We now ask whether this letter, written under such circumstances, be a crime, the perpetration of which should give great pain to Mr. Duff Green? Even Mr. Green himself avows that the Bishop's expressions are "correct of themselves." What, then, caused Mr. Green to "regret the publication of the letter?" "Because the expressions will be connected with the political and party discussions." Now we are authorized to say that, with the publication of the letter, Bishop England has just as little concern as had General Green. The connexion of the expressions with political and party discussion, so far as we have seen, is altogether the work of Mr. Duff Green, and certainly not imputable to the bishop.

"Because the expressions will receive an interpretation conveying unmerited inputations, calculated to blend religious faith with party zeal, and thus embitter a political controversy already too much excited." The interpreter is the person chargeable with this, and that interpreter is Mr. Duff Green, and not the writer of the letter, whose expressions were "correct of themselves."

Mr. Green's commentary is the following:

"BISHOP ENGLAND'S LETTER.

"A friend has called our attention to the letter of Bishop England, published in the Republican, of Monday. We insert it below.

"To those who know us, we need not say that the perusal has given us great pain. We are aware that there is a deep and abiding prejudice against Catholicism, and that many believe there is a well arranged plan on the part of Catholic monarchies in the world, to revolutionize our government, by the introductions of Catholic emigrants.

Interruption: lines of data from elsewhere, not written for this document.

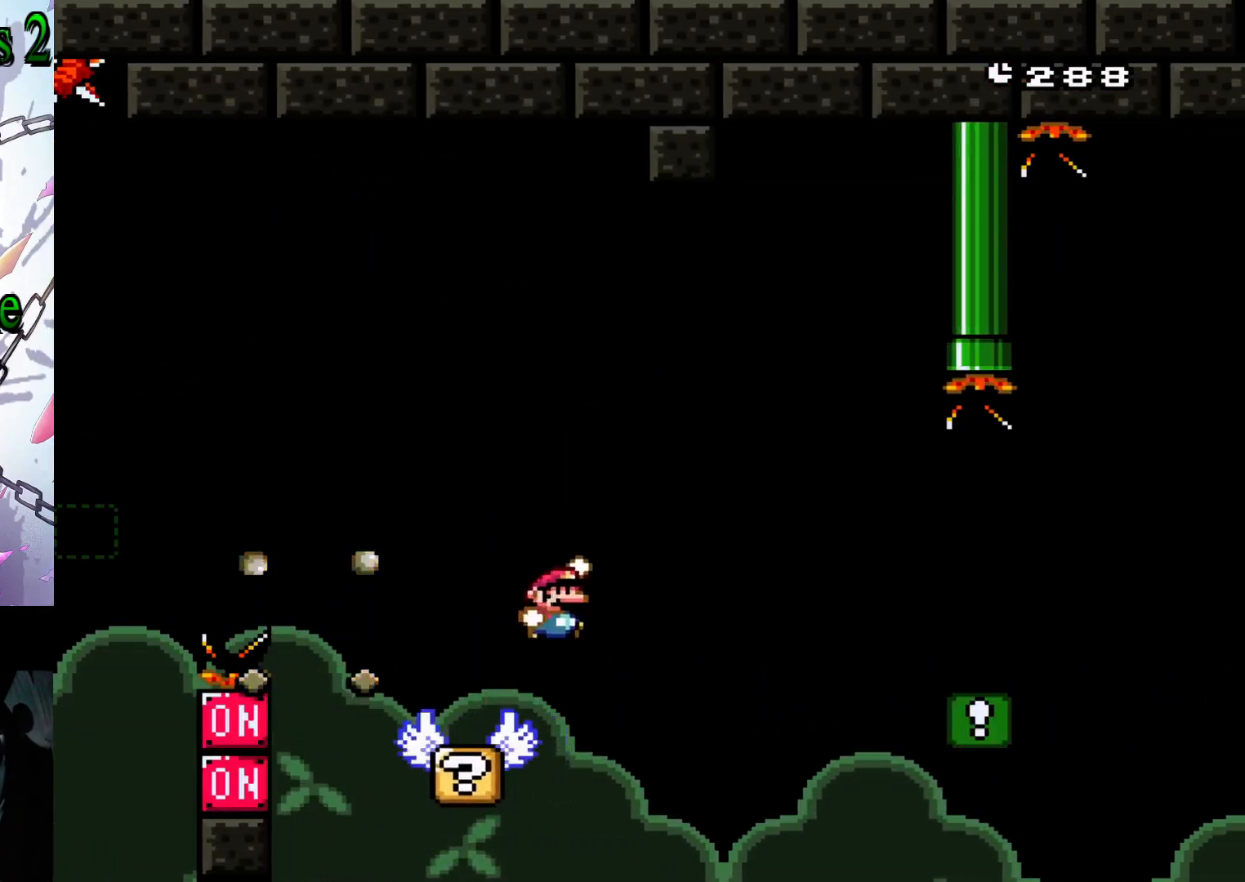
Gameplay with a controller (Nintendo layout); each line is a JSON object with the inputs held at the frame after it. "events" lists button and stick changes between this image and that frame as [ms after this image, input, new state], when the widget could be followed in between. Not read: L3 R3.
{"buttons": ["Y", "DPAD_RIGHT"], "events": [[450, "B", "up"]]}
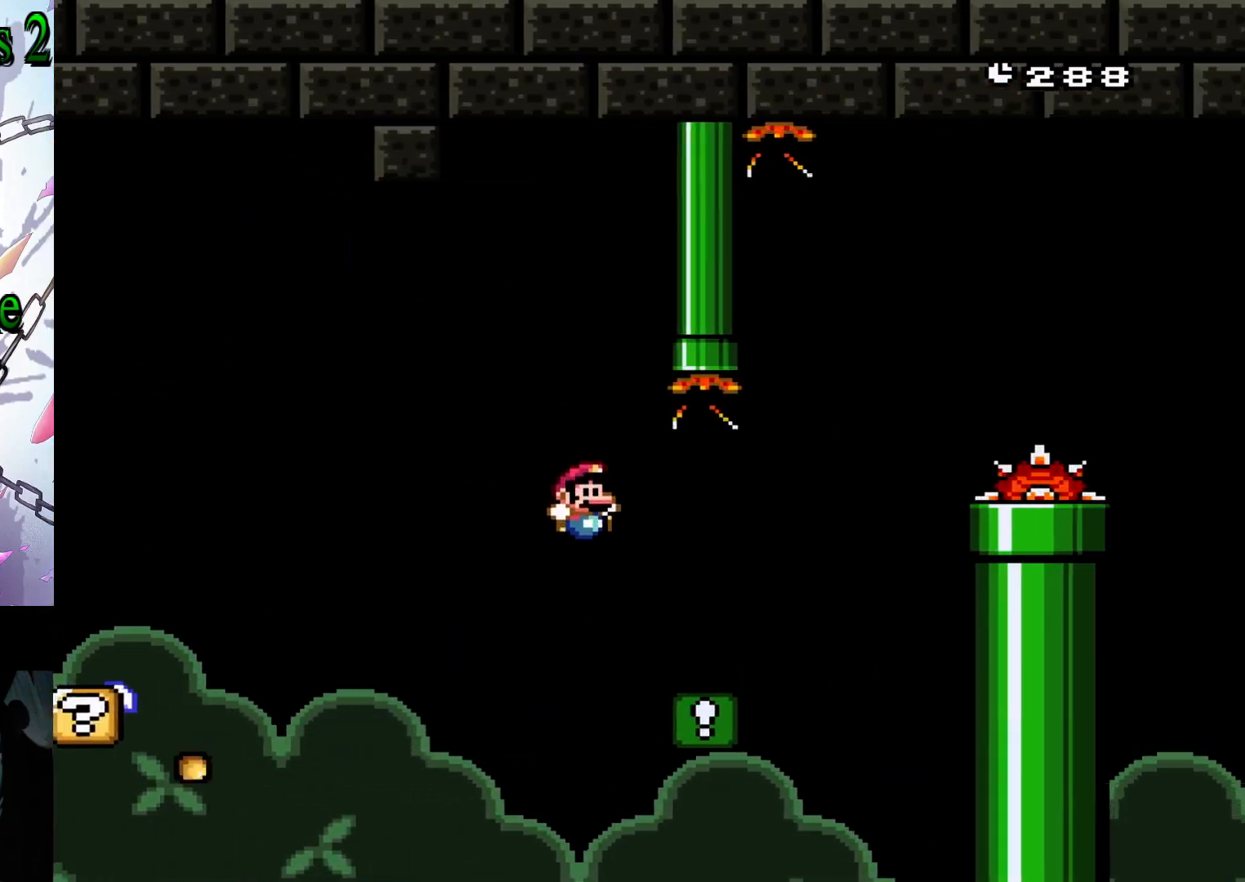
{"buttons": ["B", "Y", "DPAD_RIGHT"], "events": [[217, "B", "down"]]}
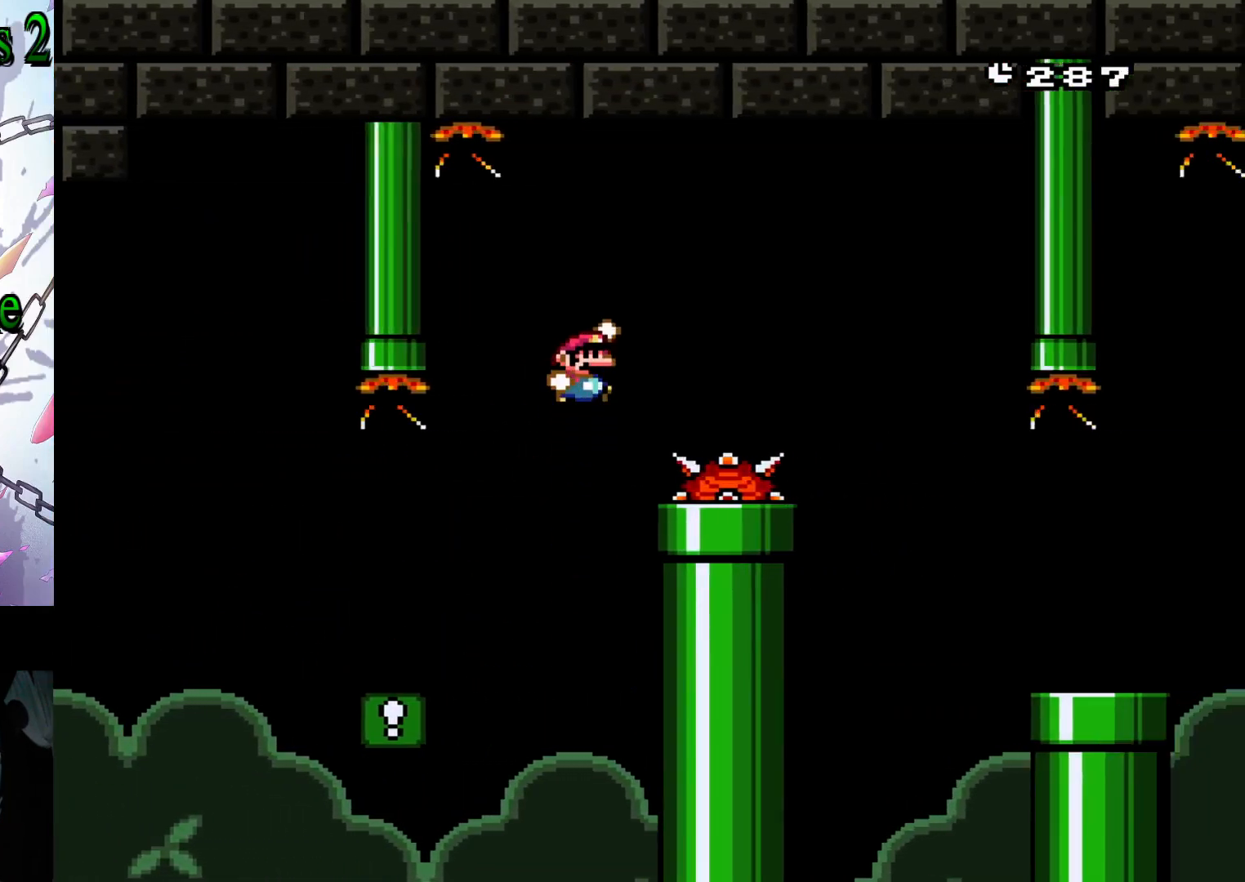
{"buttons": ["B", "Y", "DPAD_RIGHT"], "events": []}
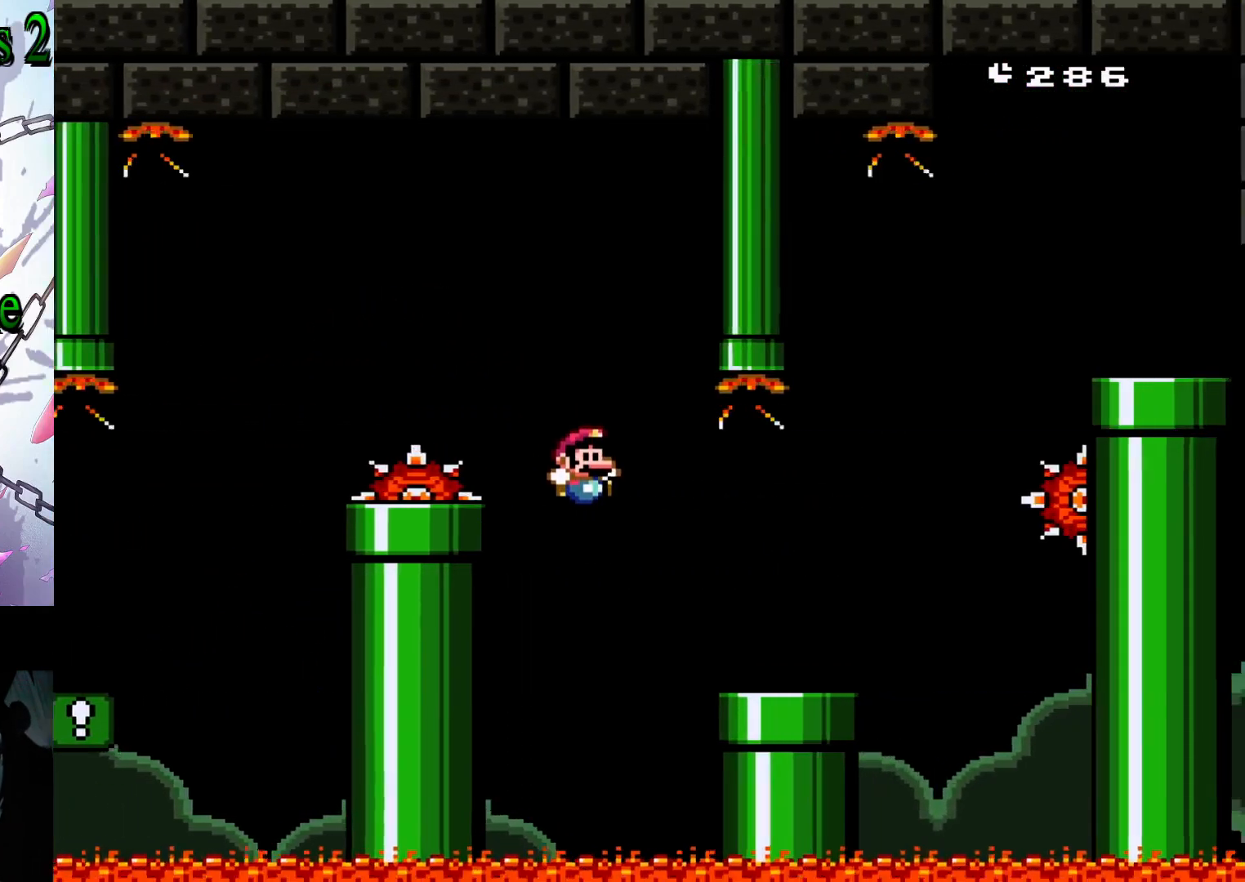
{"buttons": ["B", "Y", "DPAD_RIGHT"], "events": [[217, "B", "up"], [350, "B", "down"]]}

"The Protestant community have been warned, as well from the pulpit as from the press, that the money expended in getting up schools, as well as that used in sending pauper, and other Catholic population to this country, is part of a system which, looking to the nature of our institutions, contemplates a great religious as well as civil revolution, by the means of imported Catholic votes. It is also believed, that the publication of Van Buren's letter to the Pope got him Catholic votes at the late election. It was, therefore, with great pleasure that we read the pastoral letter addressed to the Catholics, as a body, admonishing them to moderation in political discussions. It was under the influence of the perusal of that letter that our article, in reference to the act of the lord proprietors establishing religious toleration in Maryland, was penned. That article has brought us more than one letter, calling upon us to open our press, against the Catholic influence, and one imputing our not doing so, to a desire to conciliate Catholic votes. We have forborne to notice these letters, because, until the result of the Illinois elections, and this letter of Bishop England, we had seen nothing in the progress of the canvass, to justify a belief that any attempt to bring the Catholics as a body to vote for Mr. Van Buren, would receive the countenance of the Catholic clergy, or of any distinguished member of that body.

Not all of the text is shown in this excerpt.